Volkswagen is celebrating the 20th anniversary of the Concept 1, the show car that previewed the New Beetle. The Concept 1 was presented to the public for the first time at the 1994 edition of the Detroit Motor Show.
The Concept 1 was designed under the guidance of J Mays and Freeman Thomas at the Volkswagen of America Design Center in Simi Valley, California, that was inaugurated in 1991. Marketing research carried out in the early 1990s showed that Volkswagen’s success in the United States was directly linked to the original Beetle, so one of the Design Center’s first projects was to toy around with an updated 21st century version of the iconic people’s car.

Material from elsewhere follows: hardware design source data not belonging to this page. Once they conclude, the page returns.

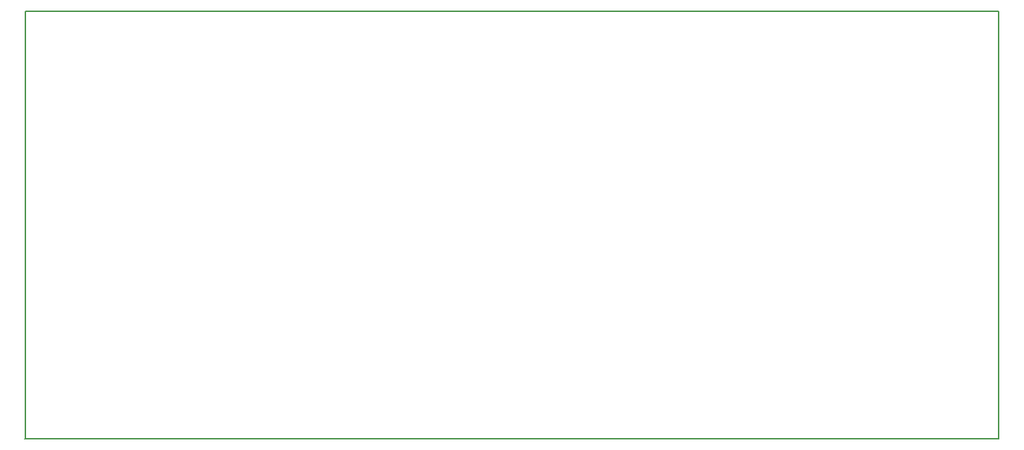
<source format=gbr>
G04 #@! TF.FileFunction,Profile,NP*
%FSLAX46Y46*%
G04 Gerber Fmt 4.6, Leading zero omitted, Abs format (unit mm)*
G04 Created by KiCad (PCBNEW 4.0.7) date 02/11/18 23:41:10*
%MOMM*%
%LPD*%
G01*
G04 APERTURE LIST*
%ADD10C,0.100000*%
%ADD11C,0.150000*%
G04 APERTURE END LIST*
D10*
D11*
X181240000Y-42580000D02*
X64260000Y-42580000D01*
X181240000Y-94000008D02*
X181240000Y-42580000D01*
X64250000Y-93990000D02*
X181230000Y-93990000D01*
X64260000Y-42579985D02*
X64260000Y-93990000D01*
M02*

</source>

“Our goal was to treat the original car with the respect it deserves for all it has achieved over the last 21 million units. We took on the role not so much as designers of a new vehicle but rather as curators of an idea,” explained Mays in a press release distributed at the Detroit show.
The Beetle’s basic silhouette was carried over the the concept. The design was modernized and divided into three simple cylindrical shapes: the front, the passenger compartment and the back. Styling cues like a grille-less front end, round headlights and vents integrated into the front bumper paid homage to the original Beetle but the engine was located in the front for packaging reasons.
The retro treatment continued inside with a simple, function-oriented dashboard, a two-spoke steering wheel and a round electro-luminescent instrument cluster that encompassed the speedometer, the fuel gauge and the temperature gauge. However, the concept broke with tradition by offering a long list of equipment including a six-speaker AM/FM/CD sound system, air conditioning and full leather upholstery.
The Beetle’s air-cooled engine was innovative in the middle of the 20th century. The new model was equally ingenious because it was designed to use one of three power sources that accurately previewed the auto industry’s shift towards cleaner cars. Volkswagen warned that the drivetrains were still at the development stage so it couldn’t provide precise technical or performance specifications.
The first drivetrain paired a four-cylinder TDI turbodiesel engine with what Volkswagen called an Ecomatic transmission. Inspired by a similar unit found in the second-gen Polo, the Ecomatic was a five-speed single-clutch manual with a freewheeling function that shut off the engine when the car was idling or coasting and automatically restarted it when needed.
The second drivetrain was a diesel-electric hybrid consisting of a 68-horsepower three-cylinder diesel engine and a small electric motor. The electric motor was designed to power the car at low speeds, such as when driving in big cities, and the diesel kicked in at higher speeds and/or on long trips. The system offered three driving modes: diesel, electric and coasting. Volkswagen projected that the Concept 1 would be able to drive on electricity alone for 65 miles (104 kilometers) at a constant speed of 30 mph (48 km/h), and that the hybrid drivetrain would return an impressive 131 mpg in a mixed cycle.
The third and final drivetrain was an all-electric one centered around a Siemens AC induction motor rated at about 50 horsepower. Computer simulations revealed the battery-powered Concept 1 would have a range of 95 miles (152 kilometers) and a top speed of 75 mph (120 km/h).
The Concept 1 was remarkably well received by the press and by the public, though both were more awestruck by the retro-styled design than by the ambitious futuristic powerplants. To keep the momentum going, Volkswagen arrived at the 1994 edition of the Geneva Motor Show with a convertible version of the Concept 1 that was painted bright red. The public was even more enthusiastic and Volkswagen’s top brass immediately announced plans to mass-produce it.
There were caveats. In order for the Concept 1 to be profitable it had to use as many existing components as possible, preferably ones shared with the Golf, and it couldn’t be more than 10 percent more expensive than a comparable Golf. With these guidelines in mind, designers built a close-to-production show car simply called Beetle Concept (pictured below in black) that debuted at the 1995 Tokyo Motor Show.
Displayed at the 1998 Detroit Motor Show, the production-bound New Beetle ditched the Concept 1’s fuel-sipping drivetrain in favor of more conventional four-cylinder internal combustion engines but its basic silhouette had changed little during the transition from a show car to a production car.